The Casual Gardener: Be wary of gardening's hidden dangers
Gardening is great for your health but it does have some hidden dangers
A YEAR ago I was coming to the end of a fortnight's stint in ICU where I was being treated for sepsis, brought on by a bite from my own dog. I knew relatively little about this often fatal illness beforehand but through writing this column, I was at least aware that sepsis has claimed the lives of a number gardeners, who'd developed it after picking up a minor, ostensibly innocuous wound.
While enjoying my garden and a return to full health, I'm often reminded of those less fortunate, such as Lucinda Smith, a 43-year-old mother of two who died from organ failure days after scratching herself while gardening.
The Essex-based lawyer was doubly unlucky, having been denied the urgent treatment her illness required because her doctor misdiagnosed the pain in her shoulder as a trapped nerve.
Her case is rare but not unknown. In 2008, 78-year-old former district nurse Jean Brown died from septicaemia triggered by a prick from a thorn that penetrated her gardening gloves.
I'm not suggesting gardening is a high-risk hobby that should be avoided but I'd urge my fellow green-fingered enthusiasts to be aware of some of the hidden dangers around what is otherwise a healthy pastime.
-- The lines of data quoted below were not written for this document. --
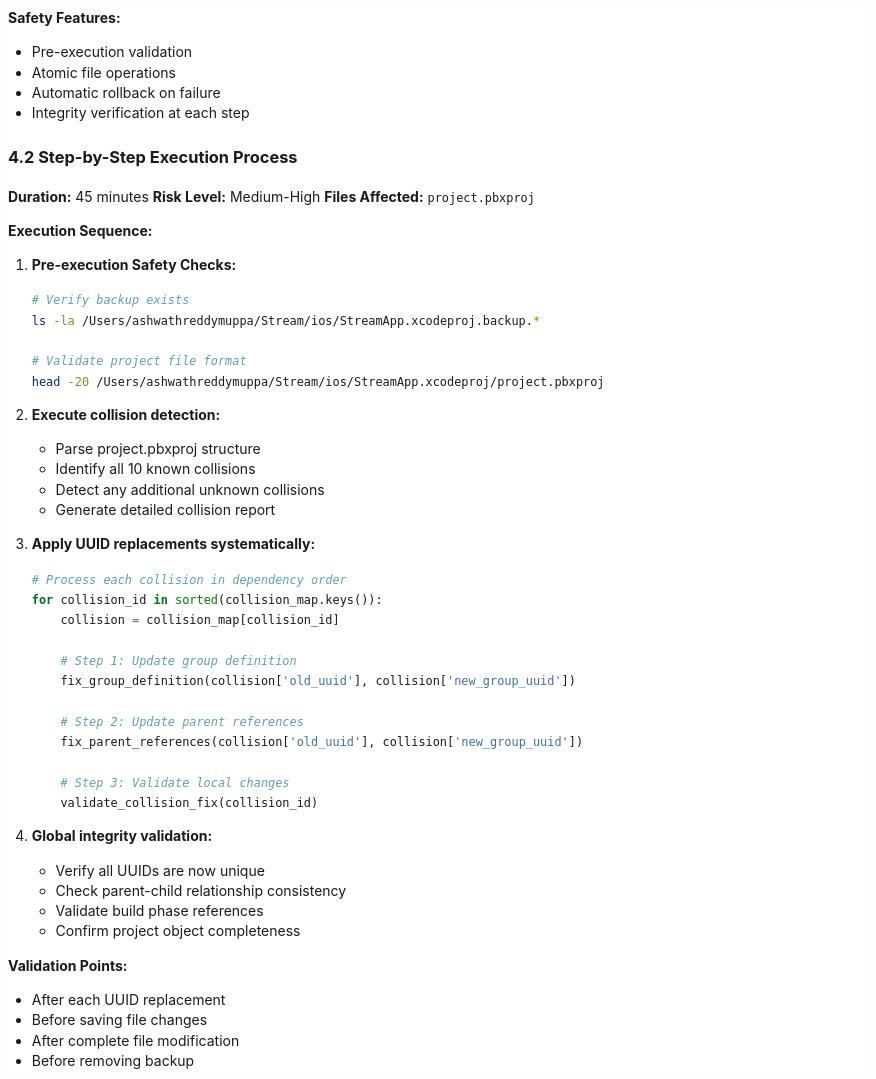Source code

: **Safety Features:**
- Pre-execution validation
- Atomic file operations
- Automatic rollback on failure
- Integrity verification at each step

### 4.2 Step-by-Step Execution Process
**Duration:** 45 minutes
**Risk Level:** Medium-High
**Files Affected:** `project.pbxproj`

**Execution Sequence:**

1. **Pre-execution Safety Checks:**
   ```bash
   # Verify backup exists
   ls -la /Users/ashwathreddymuppa/Stream/ios/StreamApp.xcodeproj.backup.*

   # Validate project file format
   head -20 /Users/ashwathreddymuppa/Stream/ios/StreamApp.xcodeproj/project.pbxproj
   ```

2. **Execute collision detection:**
   - Parse project.pbxproj structure
   - Identify all 10 known collisions
   - Detect any additional unknown collisions
   - Generate detailed collision report

3. **Apply UUID replacements systematically:**
   ```python
   # Process each collision in dependency order
   for collision_id in sorted(collision_map.keys()):
       collision = collision_map[collision_id]

       # Step 1: Update group definition
       fix_group_definition(collision['old_uuid'], collision['new_group_uuid'])

       # Step 2: Update parent references
       fix_parent_references(collision['old_uuid'], collision['new_group_uuid'])

       # Step 3: Validate local changes
       validate_collision_fix(collision_id)
   ```

4. **Global integrity validation:**
   - Verify all UUIDs are now unique
   - Check parent-child relationship consistency
   - Validate build phase references
   - Confirm project object completeness

**Validation Points:**
- After each UUID replacement
- Before saving file changes
- After complete file modification
- Before removing backup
Beyond injuries from lawnmowers and power tools, arguably the greatest health risk in the garden comes from Legionellosis, a bacterial infection to which the elderly and those with a weak immune system are particularly susceptible. There are two types to be wary of: Legionella longbeachae, which occurs in soil and compost, and the more common Legionella pneumonophila.
The former led the widow of a Scottish man who died from leukaemia to call for bags of compost to carry a health warning. Margaret Murphy's husband Andrew died in 2014 after his immune system was left badly weakened by Legionella longbeachae he contracted from compost six years previously. There have been a handful of other cases in Britain over the past decade but compost manufactures maintain that the risk of infection is very low.
Legionella pneumonophila, which can lead to the type of pneumonia known as legionnaire's disease, occurs naturally at low levels in water but can reach dangerous levels in standing water, especially during warm weather.
Another danger from compost, this time the homemade variety, comes from bioaerosols, airborne micro-organisms including spores, bacteria and fungi that can cause serious respiratory problems. In 2008 a gardener who'd opened bags of rotting plant material that'd been left to decompose died of kidney failure. The 47-year-old from Buckinghamshire became unwell after being engulfed by "clouds of dust" and inhaling poisonous fungal spores.
Other diseases gardeners should be mindful of are tetanus, the bacterium of which can enter through cuts or wounds, and Weil's disease (Leptospirosis), which humans can catch from water or wet vegetation contaminated with rat urine.
There are also a number of poisonous plants, and those whose sap or hairs can cause burns to the skin and irritation.
Gardening does carry some potentially life-threatening dangers, as the above examples illustrate; however, a common-sense approach and a few small precautions will help minimise the risk. Always wear tough gloves when pruning and handling soil, pesticides and compost, and always wash your hands afterwards. Draw your face away when opening bagged compost and dampen down your heap with water before turning, again being mindful of invisible airborne spores. In warm weather steer clear of water that's been containerised.
Finally, ensure your tetanus jabs are up to date, while keeping a close eye on cuts, no matter how insignificant they appear.